#### What you need to do:
This task calls for copying every line of the records that includes the word "BÜKKALJA".

Supplied records Block Start

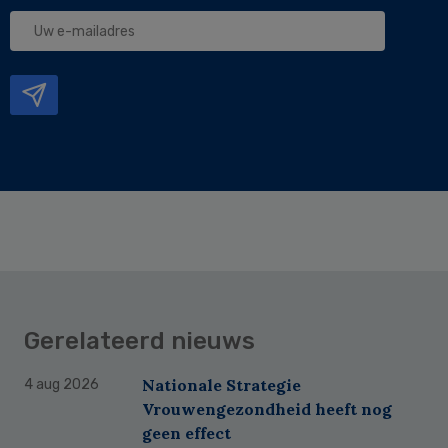
Uw
e-
mailadres
Gerelateerd nieuws
Nationale Strategie
4 aug 2026
Vrouwengezondheid heeft nog
geen effect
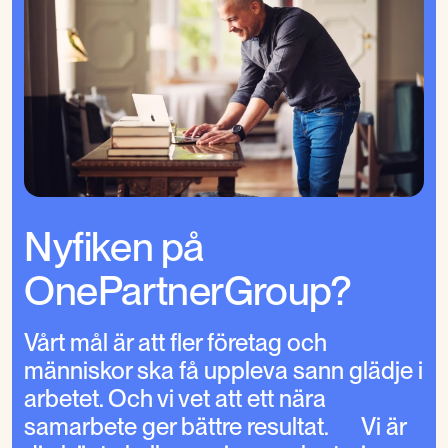
Nyfiken på
OnePartnerGroup?
Vårt mål är att fler företag och
människor ska få uppleva sann glädje i
arbetet. Och vi vet att ett nära
samarbete ger bättre resultat. Vi är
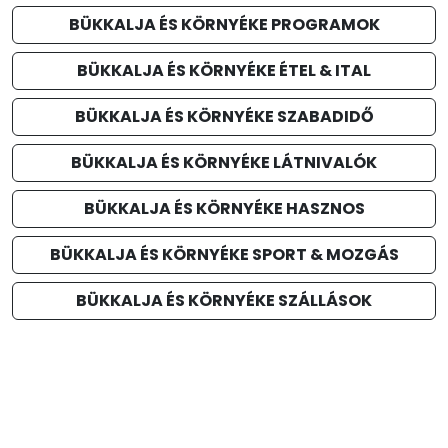
BÜKKALJA ÉS KÖRNYÉKE PROGRAMOK
BÜKKALJA ÉS KÖRNYÉKE ÉTEL & ITAL
BÜKKALJA ÉS KÖRNYÉKE SZABADIDŐ
BÜKKALJA ÉS KÖRNYÉKE LÁTNIVALÓK
BÜKKALJA ÉS KÖRNYÉKE HASZNOS
BÜKKALJA ÉS KÖRNYÉKE SPORT & MOZGÁS
BÜKKALJA ÉS KÖRNYÉKE SZÁLLÁSOK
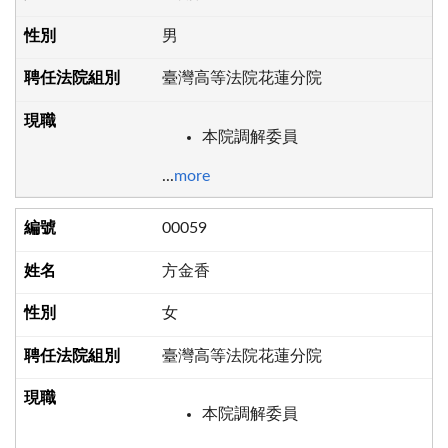
男
臺灣高等法院花蓮分院
本院調解委員
...
more
00059
方金香
女
臺灣高等法院花蓮分院
本院調解委員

Supplied records Block End

#### Task output:
BÜKKALJA ÉS KÖRNYÉKE PROGRAMOK
BÜKKALJA ÉS KÖRNYÉKE ÉTEL & ITAL
BÜKKALJA ÉS KÖRNYÉKE SZABADIDŐ
BÜKKALJA ÉS KÖRNYÉKE LÁTNIVALÓK
BÜKKALJA ÉS KÖRNYÉKE HASZNOS
BÜKKALJA ÉS KÖRNYÉKE SPORT & MOZGÁS
BÜKKALJA ÉS KÖRNYÉKE SZÁLLÁSOK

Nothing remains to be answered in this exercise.